Wednesday, January 11, 2012

Using "arms-length" government controlled instrumentalities to support influence peddling

(for the first time, I understand the value of twitter, when you want to communicate but don't have time to write a full entry.) In response to the Mike DeBonis piece, "Paying for an inaugural ball, the Harry Thomas way," in the Post...

From the article:

The trust [Children and Youth Investment Trust Corp.] is a nonprofit, public-private collaboration set up by then-Mayor Anthony A. Williams in 1999 to take government money for out-of-school youth programs, combine it with private and philanthropic funds, and dole it out to worthy community organizations. ...

The Thomas prosecution appears to be the culmination of a three-year tailspin for the trust, a trajectory precipitated by the encroachment of politics on what was intended to be an independent grantmaking process. More and more money sent to the trust during the time Thomas was fleecing taxpayers came in the form of “earmarks” — grants directed by council members to favored groups, absent any competitive process. In fiscal 2009, for instance, council members directed funds to 47 groups.

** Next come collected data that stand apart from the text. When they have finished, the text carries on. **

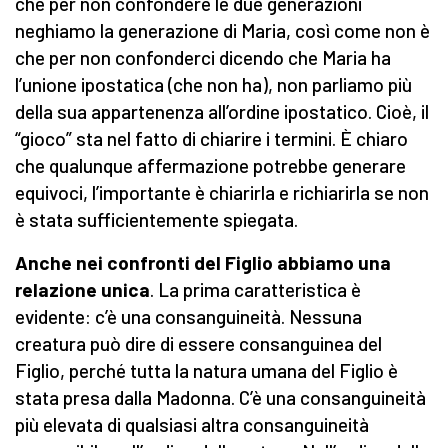
che per non confondere le due generazioni
neghiamo la generazione di Maria, così come non è
che per non confonderci dicendo che Maria ha
l’unione ipostatica (che non ha), non parliamo più
della sua appartenenza all’ordine ipostatico. Cioè, il
“gioco” sta nel fatto di chiarire i termini. È chiaro
che qualunque affermazione potrebbe generare
equivoci, l’importante è chiarirla e richiarirla se non
è stata sufficientemente spiegata.
Anche nei confronti del Figlio abbiamo una
relazione unica
. La prima caratteristica è
evidente: c’è una consanguineità. Nessuna
creatura può dire di essere consanguinea del
Figlio, perché tutta la natura umana del Figlio è
stata presa dalla Madonna. C’è una consanguineità
più elevata di qualsiasi altra consanguineità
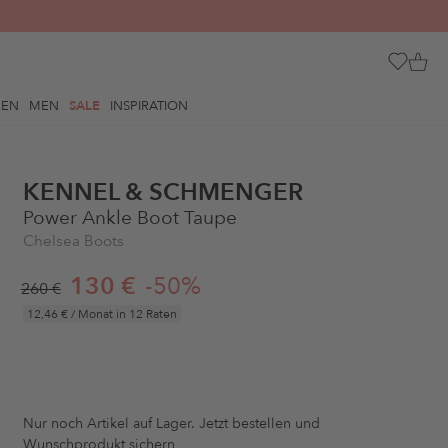
REN
MEN
SALE
INSPIRATION
KENNEL & SCHMENGER
Power Ankle Boot Taupe
Chelsea Boots
130 €
-50%
260 €
12,46 €
/ Monat in 12 Raten
Nur noch
Artikel auf Lager. Jetzt bestellen und
Wunschprodukt sichern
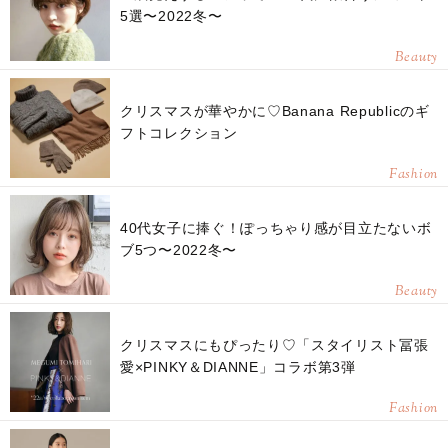
5選〜2022冬〜
Beauty
クリスマスが華やかに♡Banana Republicのギ
フトコレクション
Fashion
40代女子に捧ぐ！ぽっちゃり感が目立たないボ
ブ5つ〜2022冬〜
Beauty
クリスマスにもぴったり♡「スタイリスト冨張
愛×PINKY＆DIANNE」コラボ第3弾
Fashion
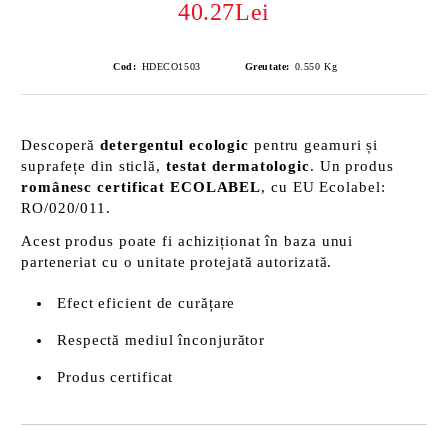
40.27Lei
Cod:
HDECO1503
Greutate:
0.550
Kg
Descoperă
detergentul ecologic
pentru geamuri și
suprafețe din sticlă,
testat dermatologic
. Un produs
românesc certificat ECOLABEL
, cu EU Ecolabel:
RO/020/011.
Acest produs poate fi achiziționat în baza unui
parteneriat cu o unitate protejată autorizată.
Efect eficient de curățare
Respectă mediul înconjurător
Produs certificat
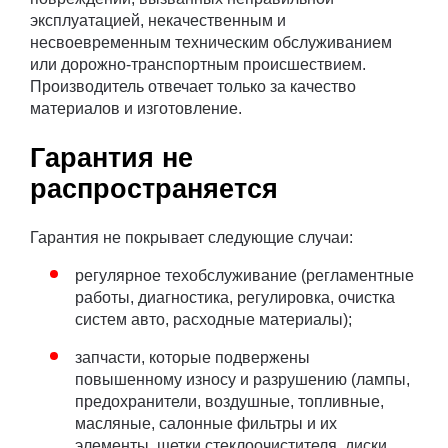
эксплуатацией, некачественным и
несвоевременным техническим обслуживанием
или дорожно-транспортным происшествием.
Производитель отвечает только за качество
материалов и изготовление.
Гарантия не
распространяется
Гарантия не покрывает следующие случаи:
регулярное техобслуживание (регламентные
работы, диагностика, регулировка, очистка
систем авто, расходные материалы);
запчасти, которые подвержены
повышенному износу и разрушению (лампы,
предохранители, воздушные, топливные,
масляные, салонные фильтры и их
элементы, щетки стеклоочистителя, диски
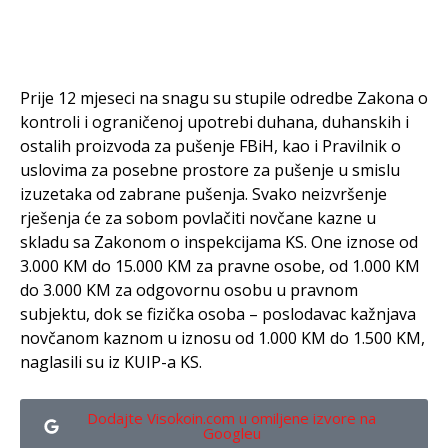
Prije 12 mjeseci na snagu su stupile odredbe Zakona o
kontroli i ograničenoj upotrebi duhana, duhanskih i
ostalih proizvoda za pušenje FBiH, kao i Pravilnik o
uslovima za posebne prostore za pušenje u smislu
izuzetaka od zabrane pušenja. Svako neizvršenje
rješenja će za sobom povlačiti novčane kazne u
skladu sa Zakonom o inspekcijama KS. One iznose od
3.000 KM do 15.000 KM za pravne osobe, od 1.000 KM
do 3.000 KM za odgovornu osobu u pravnom
subjektu, dok se fizička osoba – poslodavac kažnjava
novčanom kaznom u iznosu od 1.000 KM do 1.500 KM,
naglasili su iz KUIP-a KS.
Dodajte Visokoin.com u omiljene izvore na
Googleu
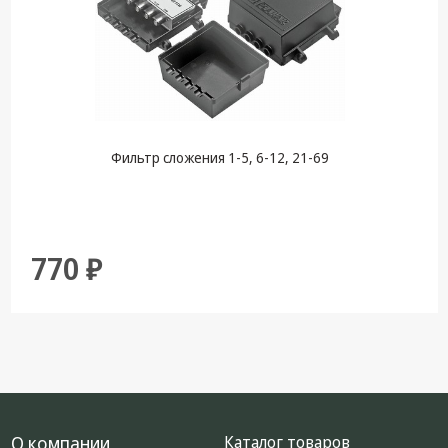
Фильтр сложения 1-5, 6-12, 21-69
770 ₽
О компании
Каталог товаров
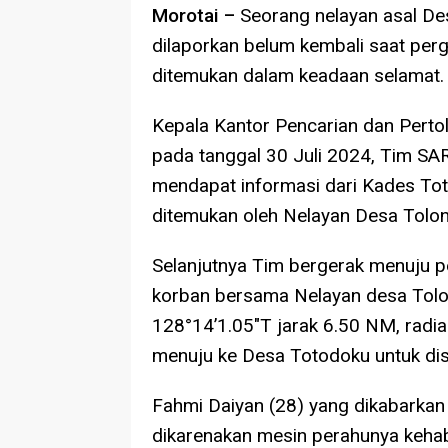
Morotai –
Seorang nelayan asal De
dilaporkan belum kembali saat perg
ditemukan dalam keadaan selamat.
Kepala Kantor Pencarian dan Perto
pada tanggal 30 Juli 2024, Tim S
mendapat informasi dari Kades To
ditemukan oleh Nelayan Desa Tolo
Selanjutnya Tim bergerak menuju 
korban bersama Nelayan desa Tolo
128°14’1.05″T jarak 6.50 NM, radia
menuju ke Desa Totodoku untuk dis
Fahmi Daiyan (28) yang dikabarkan
dikarenakan mesin perahunya kehab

During the same period, the trust was roiled by then-Mayor Adrian M. Fenty’s move to bring its board more solidly under his control. He ousted two longtime board members with deep ties to the philanthropy community — Federal City Council chief executive John W. Hill and youth advocate Diane Bernstein — and replaced them with several of his political aides and the wife of a member of his running team. In the aftermath, outside funding dwindled while political meddling ran amok.

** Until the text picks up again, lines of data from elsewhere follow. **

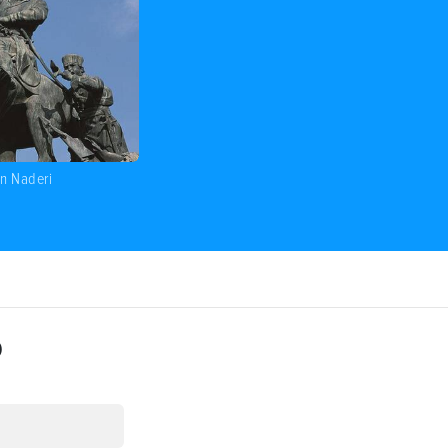
ín Naderi
o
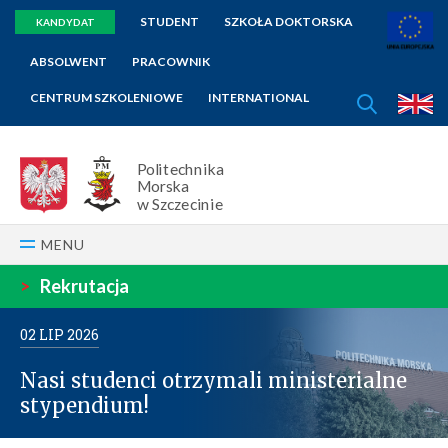
STUDENT
SZKOŁA DOKTORSKA
KANDYDAT
ABSOLWENT
PRACOWNIK
SZUKAJ
CENTRUM SZKOLENIOWE
INTERNATIONAL
E
Politechnika
Morska
w Szczecinie
MENU
>
Rekrutacja
02
LIP
2026
Nasi studenci otrzymali ministerialne
stypendium!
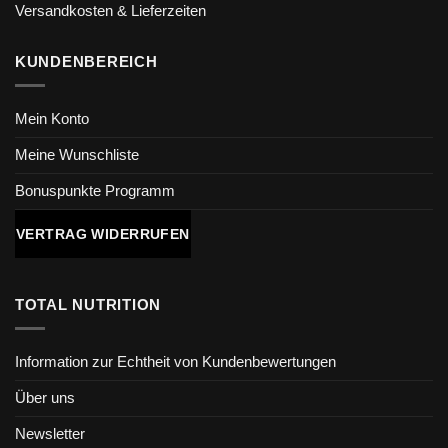
Versandkosten & Lieferzeiten
KUNDENBEREICH
Mein Konto
Meine Wunschliste
Bonuspunkte Programm
VERTRAG WIDERRUFEN
TOTAL NUTRITION
Information zur Echtheit von Kundenbewertungen
Über uns
Newsletter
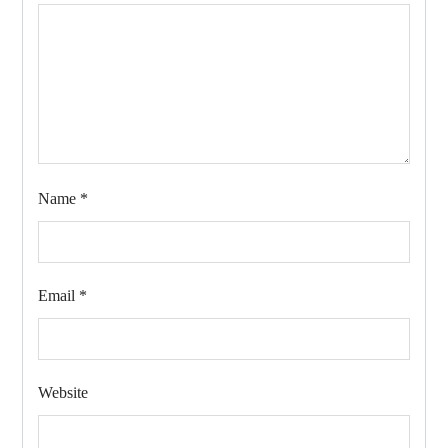
Name
*
Email
*
Website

Tommy Wells (D-Ward 6) had oversight of the trust at the time, and he pushed back hard Tuesday against the suggestion that he could have done more to prevent the theft. He said he implored the trust to improve oversight of grant funds and moved to curb his colleagues’ interference in grantmaking.

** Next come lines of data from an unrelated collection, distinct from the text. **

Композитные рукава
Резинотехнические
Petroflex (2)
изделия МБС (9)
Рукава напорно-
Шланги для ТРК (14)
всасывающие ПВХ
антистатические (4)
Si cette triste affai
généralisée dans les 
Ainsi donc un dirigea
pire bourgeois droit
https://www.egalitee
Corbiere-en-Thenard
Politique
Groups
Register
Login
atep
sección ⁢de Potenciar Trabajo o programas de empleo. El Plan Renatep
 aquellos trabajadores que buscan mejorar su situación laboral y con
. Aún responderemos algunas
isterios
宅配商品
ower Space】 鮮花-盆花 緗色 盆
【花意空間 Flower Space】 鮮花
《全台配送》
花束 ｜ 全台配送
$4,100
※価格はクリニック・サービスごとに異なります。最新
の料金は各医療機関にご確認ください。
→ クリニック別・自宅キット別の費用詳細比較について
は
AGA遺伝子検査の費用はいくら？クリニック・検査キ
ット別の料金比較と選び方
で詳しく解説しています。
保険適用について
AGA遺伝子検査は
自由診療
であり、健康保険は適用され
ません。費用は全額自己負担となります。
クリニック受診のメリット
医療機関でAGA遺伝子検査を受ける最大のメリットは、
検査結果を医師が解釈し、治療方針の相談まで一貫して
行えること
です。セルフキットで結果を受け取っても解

With all due respect to Councilmember Wells, the creation of "off-the-book" government related entities like the Children's Youth and Investment Trust, that entity created by the DC Housing Authority which Mayor Fenty used for off-the-books construction, and the Foundation created to accept money for the DC Public Schools System is done to be able to have extra-normal ways of directing and receiving funds, in ways that are seemingly more flexible, but truly, more open to fraud.

In the case of the CYIT, it was created to make it easier for Councilmembers to influence grant funding to Ward-based organizations in ways that would benefit councilmembers.

The Housing Authority entity was used by the Executive Branch in a similar fashion, to expedite contracting while bypassing Council review of contracts over $1 million.

Etc.

The issue is to build robust regular operating procedures, so that the regular and expected outcomes are high quality and ethical.

Also see "A nose for rooting out fraud," from the Financial Times. With regard to ex-Councilmember Thomas, the piece sheds some light on familial aspects. From the article:

In the course of her work, she also uncovers all sorts of behaviour, such as bigamy and drug-taking. There are, she says, very few female fraudsters. In fact, Ms Brittain has only come across one. “She was doing it for love,” she says. “She wasn’t the brightest spark.”

Women do, however, play a strong supporting role. “The fraudster will have convinced the wife he is right and she will also [worry about] losing her standard of living.”

Note that all was not hunky dory with regard to corruption in the Thomas Family legacy, as opposed to how it's been portrayed in the media, such as in this Post article from the weekend, "Thomas dynasty may be near an end." Many people I've talked with over the years discussed the petty kind of graft that occurred around CM Thomas Senior.

Thus far, focusing on what to do with the Ward 5 seat ("Ward 5 ponders political life after Thomas," Post) while not addressing more fundamental systemic failures means that more of the same is the likely result.

More on that tomorrow, maybe. In the meantime, surprisingly one of the only articles that adequately captures the reality of problems with "the system" is by Deborah Simmons in the Washington Times, "Times are tough in a city without any kingmakers."

She makes the point that I have made in some community e-list discussions about the Ward 5 election, that the Mayor and Council Chair won't likely get to involved in making the special election part of the normal citywide election access and control system, so that the possibility of a progressive re-set is theoretically possible.